The drop in the 50’s is also because the station was moved away from a building. So pre 50’s should be lower. The early forthy’s had a lot of hars winters in a row. essen doesn’t look like the record of the bilt because the see influance is a lot larger in the bilt then essen. So you can’t compare those and say only 150km away. But then again KNMI are true AGW believers.
Another thing about the upward trend in the bilt from the 60′ till now. The knmi offcourse blamed AGW but they also noted that there was a lot of extra sunsine in the last years.
http://www.knmi.nl/klimatologie/maand_en_seizoensoverzichten/maand_260_grafiek.html
This link is form this month. You can see the second graph for sunshine.
Also, they changed from a pagode-hut to a Stevenson screen right at the jump in 1950. I’ve heard local specialists say the hut recorded T-max too high, also resulting in elevated T-avg.
Does anyone know how long the thermometer has been at this location? When they changed from Stevenson to digital dish (1993), or was the Stevenson at the same location? When did the difference between Cabauw and De Bilt build up?
Always the same line, no matter how many of these poorly sited, suspect stations turn up, they NEVER affect the overall accuracy of the system.

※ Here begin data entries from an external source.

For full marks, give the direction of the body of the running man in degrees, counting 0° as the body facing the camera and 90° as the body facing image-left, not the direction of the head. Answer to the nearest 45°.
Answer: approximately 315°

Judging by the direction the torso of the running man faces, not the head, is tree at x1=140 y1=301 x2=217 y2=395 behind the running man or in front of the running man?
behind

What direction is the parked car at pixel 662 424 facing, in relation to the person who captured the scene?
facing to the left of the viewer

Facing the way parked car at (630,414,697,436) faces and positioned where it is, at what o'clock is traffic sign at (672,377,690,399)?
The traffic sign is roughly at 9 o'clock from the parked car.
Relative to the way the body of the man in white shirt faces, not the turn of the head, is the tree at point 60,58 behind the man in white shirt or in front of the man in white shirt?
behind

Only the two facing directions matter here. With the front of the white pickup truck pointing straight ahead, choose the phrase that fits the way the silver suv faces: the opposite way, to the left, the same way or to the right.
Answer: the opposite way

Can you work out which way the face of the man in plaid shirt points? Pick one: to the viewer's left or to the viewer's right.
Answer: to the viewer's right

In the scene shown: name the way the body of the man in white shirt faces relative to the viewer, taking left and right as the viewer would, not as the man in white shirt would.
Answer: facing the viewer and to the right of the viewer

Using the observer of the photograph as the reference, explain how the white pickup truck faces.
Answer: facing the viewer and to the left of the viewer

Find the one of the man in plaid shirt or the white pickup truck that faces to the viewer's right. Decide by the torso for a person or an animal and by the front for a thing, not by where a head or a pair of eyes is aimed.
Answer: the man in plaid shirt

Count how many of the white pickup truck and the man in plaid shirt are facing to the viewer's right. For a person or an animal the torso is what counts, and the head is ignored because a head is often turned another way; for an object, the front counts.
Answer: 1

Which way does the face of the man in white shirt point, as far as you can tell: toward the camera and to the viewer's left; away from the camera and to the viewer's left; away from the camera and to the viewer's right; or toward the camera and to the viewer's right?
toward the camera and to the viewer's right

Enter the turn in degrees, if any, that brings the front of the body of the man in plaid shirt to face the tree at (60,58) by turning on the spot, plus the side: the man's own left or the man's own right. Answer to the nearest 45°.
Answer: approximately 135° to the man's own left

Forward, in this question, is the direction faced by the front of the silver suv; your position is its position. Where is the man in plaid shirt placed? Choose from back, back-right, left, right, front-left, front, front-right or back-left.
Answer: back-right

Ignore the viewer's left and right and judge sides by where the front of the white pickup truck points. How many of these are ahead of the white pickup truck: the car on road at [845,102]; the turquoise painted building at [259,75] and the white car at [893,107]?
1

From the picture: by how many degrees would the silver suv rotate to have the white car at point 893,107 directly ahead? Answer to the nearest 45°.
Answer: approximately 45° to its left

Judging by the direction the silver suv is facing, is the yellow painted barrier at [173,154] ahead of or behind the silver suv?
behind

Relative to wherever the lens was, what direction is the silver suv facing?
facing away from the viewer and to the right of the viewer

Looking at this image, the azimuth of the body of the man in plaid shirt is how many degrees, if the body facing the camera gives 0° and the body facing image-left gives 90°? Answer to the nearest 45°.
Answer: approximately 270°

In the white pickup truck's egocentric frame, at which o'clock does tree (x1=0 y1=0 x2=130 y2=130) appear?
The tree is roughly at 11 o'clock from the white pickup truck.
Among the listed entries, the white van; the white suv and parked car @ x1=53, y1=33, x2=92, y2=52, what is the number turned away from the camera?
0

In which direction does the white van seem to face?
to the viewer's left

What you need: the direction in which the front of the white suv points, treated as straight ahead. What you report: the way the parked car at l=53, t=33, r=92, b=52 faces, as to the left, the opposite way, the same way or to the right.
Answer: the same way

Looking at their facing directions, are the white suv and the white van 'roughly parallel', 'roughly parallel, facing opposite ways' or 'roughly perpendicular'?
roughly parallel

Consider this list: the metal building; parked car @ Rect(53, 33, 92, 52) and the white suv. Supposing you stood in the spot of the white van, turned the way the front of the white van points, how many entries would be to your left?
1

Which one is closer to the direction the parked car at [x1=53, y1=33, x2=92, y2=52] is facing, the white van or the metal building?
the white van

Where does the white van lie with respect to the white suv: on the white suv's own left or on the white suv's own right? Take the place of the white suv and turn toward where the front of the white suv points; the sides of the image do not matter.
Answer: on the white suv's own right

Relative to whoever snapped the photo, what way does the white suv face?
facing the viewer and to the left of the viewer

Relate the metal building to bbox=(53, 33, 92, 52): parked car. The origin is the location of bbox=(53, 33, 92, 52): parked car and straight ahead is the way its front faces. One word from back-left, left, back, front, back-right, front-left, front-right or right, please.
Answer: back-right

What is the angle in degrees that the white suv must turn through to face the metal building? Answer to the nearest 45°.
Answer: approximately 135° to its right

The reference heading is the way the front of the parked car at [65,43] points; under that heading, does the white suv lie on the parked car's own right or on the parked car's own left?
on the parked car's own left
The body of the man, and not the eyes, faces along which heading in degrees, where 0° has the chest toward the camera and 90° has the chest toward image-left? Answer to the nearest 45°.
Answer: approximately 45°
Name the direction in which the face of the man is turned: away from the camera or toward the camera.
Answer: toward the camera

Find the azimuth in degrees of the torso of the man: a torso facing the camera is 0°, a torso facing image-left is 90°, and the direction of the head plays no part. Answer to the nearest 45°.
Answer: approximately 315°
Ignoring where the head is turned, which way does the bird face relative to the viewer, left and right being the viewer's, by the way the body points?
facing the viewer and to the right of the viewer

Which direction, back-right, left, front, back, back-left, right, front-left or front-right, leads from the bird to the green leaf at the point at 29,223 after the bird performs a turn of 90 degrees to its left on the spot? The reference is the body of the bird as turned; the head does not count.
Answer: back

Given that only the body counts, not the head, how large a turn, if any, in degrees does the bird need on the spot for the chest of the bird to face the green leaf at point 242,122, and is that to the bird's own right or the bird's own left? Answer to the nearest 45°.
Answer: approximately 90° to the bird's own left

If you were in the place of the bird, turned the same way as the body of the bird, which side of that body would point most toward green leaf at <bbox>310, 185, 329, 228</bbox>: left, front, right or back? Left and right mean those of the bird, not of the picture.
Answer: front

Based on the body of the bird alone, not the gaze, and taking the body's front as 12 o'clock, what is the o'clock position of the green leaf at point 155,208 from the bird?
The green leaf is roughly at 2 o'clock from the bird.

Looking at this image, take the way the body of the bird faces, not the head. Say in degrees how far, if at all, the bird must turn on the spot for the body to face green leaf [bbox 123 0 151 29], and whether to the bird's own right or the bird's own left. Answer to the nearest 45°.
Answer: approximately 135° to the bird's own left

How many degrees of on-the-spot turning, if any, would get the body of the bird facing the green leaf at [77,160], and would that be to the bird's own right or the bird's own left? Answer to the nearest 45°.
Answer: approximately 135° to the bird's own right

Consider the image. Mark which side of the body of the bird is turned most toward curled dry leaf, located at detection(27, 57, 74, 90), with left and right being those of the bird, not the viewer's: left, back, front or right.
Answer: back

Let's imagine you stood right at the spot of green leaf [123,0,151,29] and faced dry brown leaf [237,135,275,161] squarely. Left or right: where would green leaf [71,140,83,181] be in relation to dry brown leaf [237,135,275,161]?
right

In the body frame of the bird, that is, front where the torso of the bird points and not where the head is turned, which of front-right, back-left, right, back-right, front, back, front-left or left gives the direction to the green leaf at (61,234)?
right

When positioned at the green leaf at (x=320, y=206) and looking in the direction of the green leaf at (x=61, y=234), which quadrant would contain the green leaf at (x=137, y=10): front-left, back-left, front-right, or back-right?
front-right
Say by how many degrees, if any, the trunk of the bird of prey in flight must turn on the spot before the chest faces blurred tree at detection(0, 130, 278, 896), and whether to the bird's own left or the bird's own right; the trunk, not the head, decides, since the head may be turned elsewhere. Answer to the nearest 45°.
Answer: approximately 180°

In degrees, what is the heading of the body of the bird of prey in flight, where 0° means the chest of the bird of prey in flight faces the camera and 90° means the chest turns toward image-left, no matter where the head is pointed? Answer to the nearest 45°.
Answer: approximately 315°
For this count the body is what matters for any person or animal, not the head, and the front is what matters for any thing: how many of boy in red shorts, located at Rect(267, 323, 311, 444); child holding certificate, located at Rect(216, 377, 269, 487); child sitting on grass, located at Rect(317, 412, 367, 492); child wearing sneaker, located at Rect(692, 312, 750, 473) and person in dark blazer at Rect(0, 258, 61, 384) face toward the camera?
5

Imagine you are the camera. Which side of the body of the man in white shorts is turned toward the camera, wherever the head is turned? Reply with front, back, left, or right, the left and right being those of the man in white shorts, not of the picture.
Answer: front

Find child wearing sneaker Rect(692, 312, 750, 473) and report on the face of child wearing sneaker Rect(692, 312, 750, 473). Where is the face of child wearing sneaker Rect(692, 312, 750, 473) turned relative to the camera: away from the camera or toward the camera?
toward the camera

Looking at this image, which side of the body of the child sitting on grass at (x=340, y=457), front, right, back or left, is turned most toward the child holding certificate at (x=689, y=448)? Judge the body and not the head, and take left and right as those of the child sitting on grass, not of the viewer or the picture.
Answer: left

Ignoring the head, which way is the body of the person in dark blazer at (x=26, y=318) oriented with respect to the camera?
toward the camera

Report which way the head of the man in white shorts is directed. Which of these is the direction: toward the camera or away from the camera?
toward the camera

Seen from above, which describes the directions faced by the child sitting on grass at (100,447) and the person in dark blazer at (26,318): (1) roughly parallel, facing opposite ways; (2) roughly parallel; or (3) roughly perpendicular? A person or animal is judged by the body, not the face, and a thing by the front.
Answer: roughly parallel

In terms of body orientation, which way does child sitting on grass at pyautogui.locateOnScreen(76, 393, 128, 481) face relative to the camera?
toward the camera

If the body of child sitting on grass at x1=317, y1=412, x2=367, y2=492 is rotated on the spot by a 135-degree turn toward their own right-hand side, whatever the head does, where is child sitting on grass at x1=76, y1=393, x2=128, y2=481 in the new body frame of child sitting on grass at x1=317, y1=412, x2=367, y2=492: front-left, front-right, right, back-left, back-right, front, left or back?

They say there is no change in the climate average because they use multiple stations. But these station are too suffering from bias.
KNMI is a miserable organisation and a slave of WMO and IPPC; therefore is good to know now how weak their temperature measurement procedures are. In the Netherlands you can better inform yourself about weather when you live in the south by KMI (Belgian weather forecast) or when you live in the north by the Northern German weather service. By the way, about 35 years ago, KNMI transferred a local weather station from the dike (near the sea) in Den Helder
(I lived there) to the local airport. Interesting to know if they realised/administrated then a possible sudden temperaure change.
Who needs GISS? Seems like a boat anchor attached to NASA, dragging down the parent institute’s credibility.
The question I would like answered is this: Is GISS really necessary and can it’s functions of meteorology be handled/absorbed by another Fed. institute with better credibility and accountability?
Or can GISS be salvaged with new management?
Budgets are tight, you know.
fipo 23-09-09 on Tips i want my name also mentioned 😉
peter vd berg (11:34:12) :
This link unfortunately only in dutch
http://www.elsevier.nl/web/Nieuws/Wetenschap/246638/KNMI-meet-jarenlang-foute-temperatuur.htm
shows that the dutch KNMI meteo has been measuring the wrong temperatures for years now.
They’d placed their equipment next to a row of trees and only found out when they moved their equipment and suddenly there was a temperature drop of about 0.5 Celsius on average.
Later comparisons with other weatherstations showed that this fault had been creeping in due to the row of trees growing and retaining heat more.